Once we started using Google BiqQuery at scale we soon realized our analysts needed better tooling around it. The key requests we started getting were
- Ability to schedule jobs: Analysts needed to have ability to run queries at regular intervals to generate data and metrics.
- Define workflow of queries: Basically analysts wanted to run multiple queries in a sequence and share data across them through temp tables.
- Simplified data sharing: Finally it became clear teams needed to share this data generated with other systems. For example download it to leverage in R programs or send it to another system to process through Kafka.
zuFlow is zulily’s a query workflow and scheduling solution for Google BigQuery. There are few key concepts
- Job: Job is a executable entity that encompasses multiple queries with a schedule.
- Query: SQL statement that can be executed on Google BigQuery
- Keyword: Variable defined to be used in the queries
- Looper: Ability to define loops like foreach statements.
High Level Design
zuFlow is a web application that enables users to setup jobs and run them either on demand or based on a schedule.
- We use Django with NGINX for handling our web traffic.
- We leverage Google Cloud SQL for storing config db & keep track of runtime state
- We have integrated the system with off the shelf open source scheduler called SOS. We do plan to migrate this to Airflow in future.

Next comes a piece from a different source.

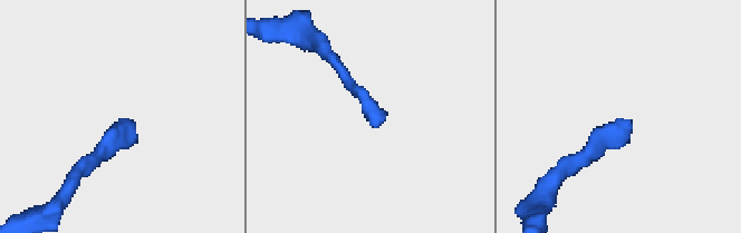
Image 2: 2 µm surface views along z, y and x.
Look: em planes (borders) at (382, 117) of image 2.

- Flowrunner is the brain of the system written in python. It leverages data from config db and executes the queries and stores back the runtime details in the db. Few key capabilities it provides are
- Concurrency: We have to manage our concurrency to make sure we are not overloading the system
- Retry: In few scenarios based on error codes we retry the queries
- Cleanup: It is responsible for cleaning up after the jobs are run including historical data cleanup
Job Viewer: Once logged-in you can see your jobs or you can view all jobs in the system
Creating Job: You can provide it a name, schedule to run and email address of the owner.
Keywords/variables: You can create keywords which you can reuse in your query. This enables analysts to define a parameter and use it in there queries instead of hardcoding values. We also have predefined system keywords for date time handling and making it easier for users to shard tables. Examples:
- DateTime: CURRENT_TIMESTAMP_PT, CURRENT_DATE_PT, CURRENT_MONTH_PT, CURRENT_TIME_PT, LAST_RUN_TIMESTAMP_PT, LAST_RUN_TIMESTAMP, LAST_RUN_DATE_PT
BQ Format Pacific date of the last run of this job (will be CURRENT_DATE_PT on first run)
- Sharding: *_BQ
Will provide formatted version of date strings for table shard references (without dashs – YYYYmmdd)
Looping: Very soon after our first release we got requests to add loops. This enables users to define variable and loop through the values.
Query Definition: Now you are ready to write a Google BigQuery query and define where the output will be stored. There are 4 options
- BQ Table: In this case you provide BQ table and decide if you want to replace it or append to it. You can also define the output table as temp table and system will clean it up after execution of job is completed.
- CSV: If you pick CSV you need to provide GCS location for output
- Cloud SQL(MySQL): You can also export to the Cloud SQL.
- Kafka: You can provide Kakfa topic name to publish results as messages.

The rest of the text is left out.